Text segment =
Learning and Leadership

As I stood at the bottom of the stairs early on Friday morning, I sent each of the five kids back upstairs for one reason or another. We billeted three boys here for the CAIS U13 Soccer Tournament, and they were polite, bright, and fun boys. But five kids required my full attention to get to Ridley by 8:00am with all their gear. So I developed a system by the second morning. Before they got to the front hall, I did the first check – shin pads, toque, socks, snack, teeth, etc – and if they missed something, they went back up. My favorite exchange was this:

AM: “Shin pads?”

Boy: “Yup. Both today.”

AM: “Teeth brushed”

Boy: “Mmmmm…. I did that yesterday”

It was a sincere comment but I couldn’t help but to laugh. And as he turned his head to go up to the bathroom, he laughed too.

There was a lot of laughter in our house. Around 8:30 pm the first night, the kids had too much energy to settle any time soon, so I suggested we all take our dog for a walk.

Job = Can you continue the piece above about billeting three boys for the soccer tournament, starting right after the suggestion to take the dog for a walk?

Entries shown =

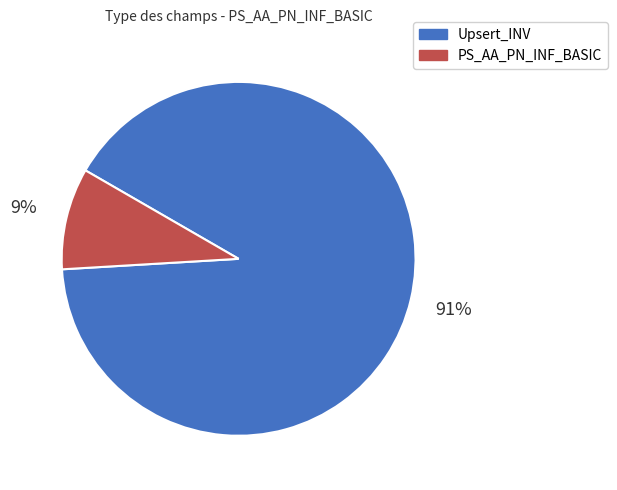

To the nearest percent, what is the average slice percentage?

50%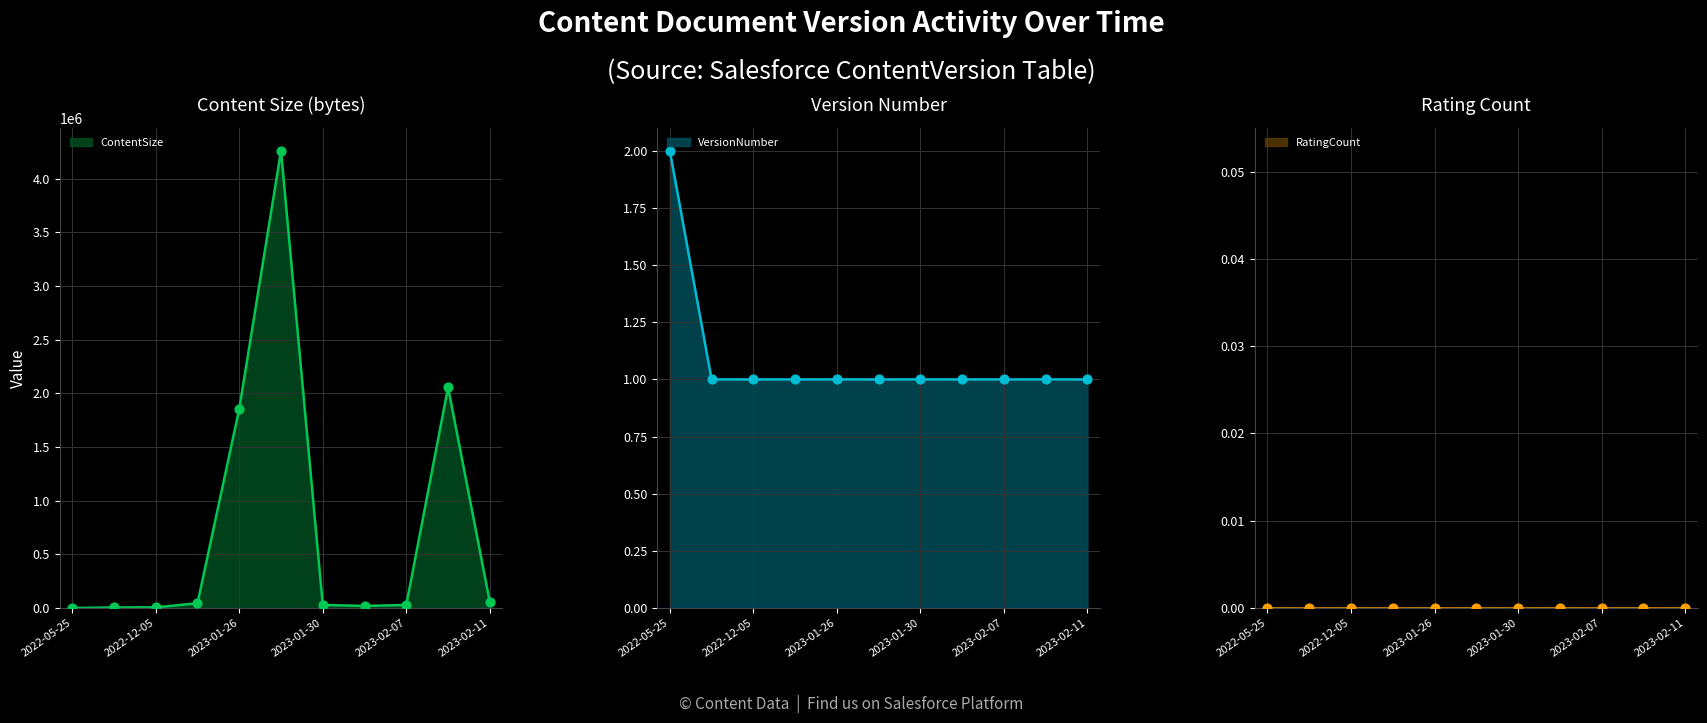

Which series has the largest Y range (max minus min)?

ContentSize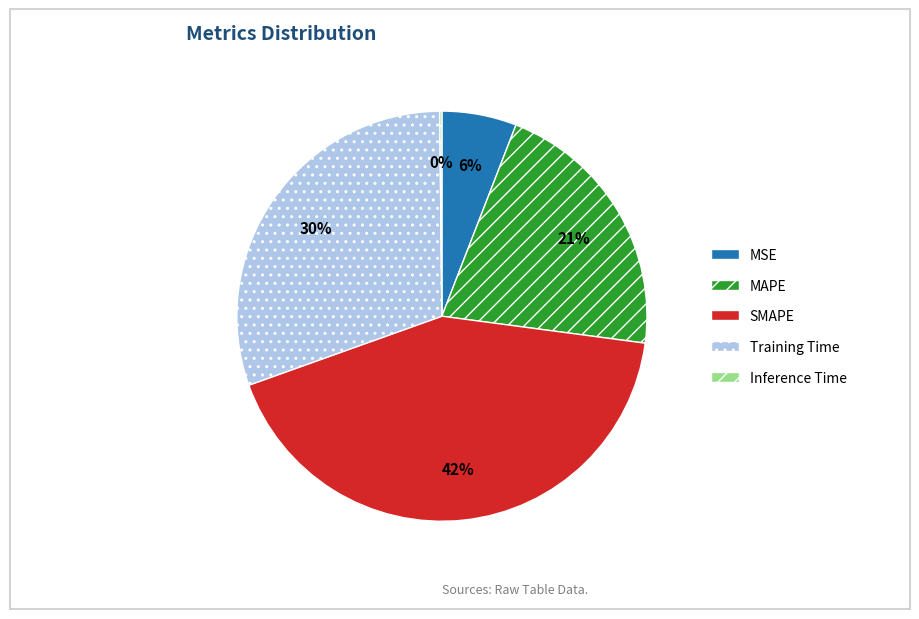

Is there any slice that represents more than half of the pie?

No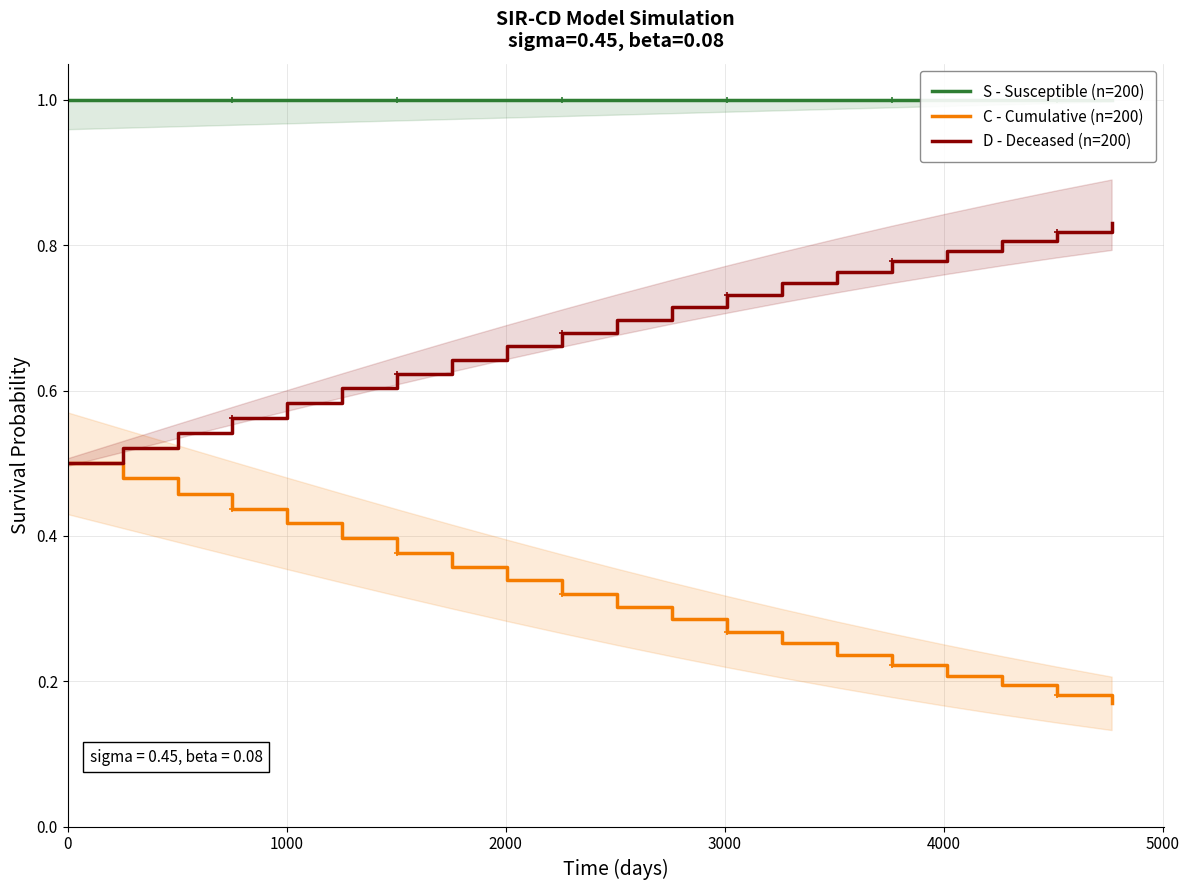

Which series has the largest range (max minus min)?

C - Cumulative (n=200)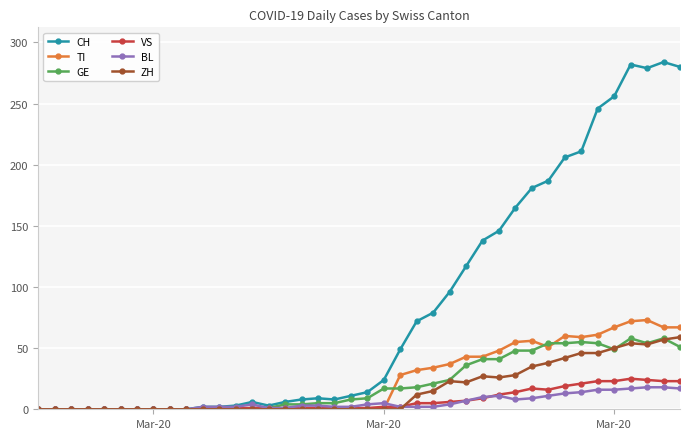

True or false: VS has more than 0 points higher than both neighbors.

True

Expected output =
Boy: “A walk? At this hour? In the dark? What if we get mugged?”

Now part of me wondered if this comment was a slight on St Catharines or even our neighborhood, but I just laughed it off and assured him, “We are not going to get mugged around here.

Our billet shrugged and turned to put on his shoes, but he quickly retorted:

“We would in Winnipeg.”

As billeting parents, Kevin and I loved the extra energy the boys brought to our home, and I have to say, we learned a lot. For starters, it was work to keep these kids fed and in clean clothes. Many times I thought of my Nana who had nine kids. I could barely keep enough milk in the house for five kids!

But the real value, of course, is for the kids. National tournaments provide many excellent sporting moments. They also connect people from coast to coast – when SAC and UCC played the final game, there were boys from 16 CAIS schools across Canada cheering side by side, and I suspect that our billet boys will stay connected with my son. But the tournaments, including the opportunity to billet, are also about leadership development.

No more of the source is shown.